[Collected data]

----------

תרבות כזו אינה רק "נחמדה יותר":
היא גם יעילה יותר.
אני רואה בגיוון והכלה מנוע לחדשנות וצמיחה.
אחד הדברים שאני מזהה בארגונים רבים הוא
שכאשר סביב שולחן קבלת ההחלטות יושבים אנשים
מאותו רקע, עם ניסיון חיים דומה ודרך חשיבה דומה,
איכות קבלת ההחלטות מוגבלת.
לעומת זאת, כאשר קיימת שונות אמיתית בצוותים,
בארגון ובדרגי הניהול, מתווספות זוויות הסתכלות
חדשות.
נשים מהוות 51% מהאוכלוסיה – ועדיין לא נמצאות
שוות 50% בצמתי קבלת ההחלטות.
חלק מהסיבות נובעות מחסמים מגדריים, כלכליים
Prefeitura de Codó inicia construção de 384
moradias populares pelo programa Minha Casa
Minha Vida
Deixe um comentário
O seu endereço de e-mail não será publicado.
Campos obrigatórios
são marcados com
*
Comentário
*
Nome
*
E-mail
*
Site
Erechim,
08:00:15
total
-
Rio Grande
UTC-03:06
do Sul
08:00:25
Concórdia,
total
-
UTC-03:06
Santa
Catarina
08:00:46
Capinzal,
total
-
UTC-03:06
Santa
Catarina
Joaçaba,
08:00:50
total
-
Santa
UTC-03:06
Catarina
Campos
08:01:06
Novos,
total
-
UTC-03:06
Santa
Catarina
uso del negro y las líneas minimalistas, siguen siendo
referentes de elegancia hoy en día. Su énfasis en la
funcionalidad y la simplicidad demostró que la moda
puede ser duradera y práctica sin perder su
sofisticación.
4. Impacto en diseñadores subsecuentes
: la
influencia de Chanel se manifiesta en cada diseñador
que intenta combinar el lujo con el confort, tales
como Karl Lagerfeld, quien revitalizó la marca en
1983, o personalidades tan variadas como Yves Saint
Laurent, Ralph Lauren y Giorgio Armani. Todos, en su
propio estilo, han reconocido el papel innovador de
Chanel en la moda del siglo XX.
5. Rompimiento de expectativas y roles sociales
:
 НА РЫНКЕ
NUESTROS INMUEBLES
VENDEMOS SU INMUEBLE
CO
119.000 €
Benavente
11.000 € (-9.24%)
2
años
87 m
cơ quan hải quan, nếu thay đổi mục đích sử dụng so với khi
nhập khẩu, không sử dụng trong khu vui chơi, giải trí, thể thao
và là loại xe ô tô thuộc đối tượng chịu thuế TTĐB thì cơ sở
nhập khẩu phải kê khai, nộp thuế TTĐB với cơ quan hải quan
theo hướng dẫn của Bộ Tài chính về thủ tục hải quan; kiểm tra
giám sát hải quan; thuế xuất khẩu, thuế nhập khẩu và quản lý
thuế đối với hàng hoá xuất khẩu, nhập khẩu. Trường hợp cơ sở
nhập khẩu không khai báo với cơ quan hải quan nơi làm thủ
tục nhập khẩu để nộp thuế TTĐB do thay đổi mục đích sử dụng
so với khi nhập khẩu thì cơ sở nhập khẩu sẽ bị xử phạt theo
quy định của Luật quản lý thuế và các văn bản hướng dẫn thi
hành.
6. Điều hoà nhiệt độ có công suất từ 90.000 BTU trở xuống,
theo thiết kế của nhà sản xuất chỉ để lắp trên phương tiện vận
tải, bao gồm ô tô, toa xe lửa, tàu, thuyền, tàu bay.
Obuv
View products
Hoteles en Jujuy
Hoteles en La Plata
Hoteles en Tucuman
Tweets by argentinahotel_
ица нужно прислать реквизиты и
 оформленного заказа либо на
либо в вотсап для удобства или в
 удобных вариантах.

----------

Would you report every line of the entries above containing the word "TTĐB"?

và là loại xe ô tô thuộc đối tượng chịu thuế TTĐB thì cơ sở
nhập khẩu phải kê khai, nộp thuế TTĐB với cơ quan hải quan
tục nhập khẩu để nộp thuế TTĐB do thay đổi mục đích sử dụng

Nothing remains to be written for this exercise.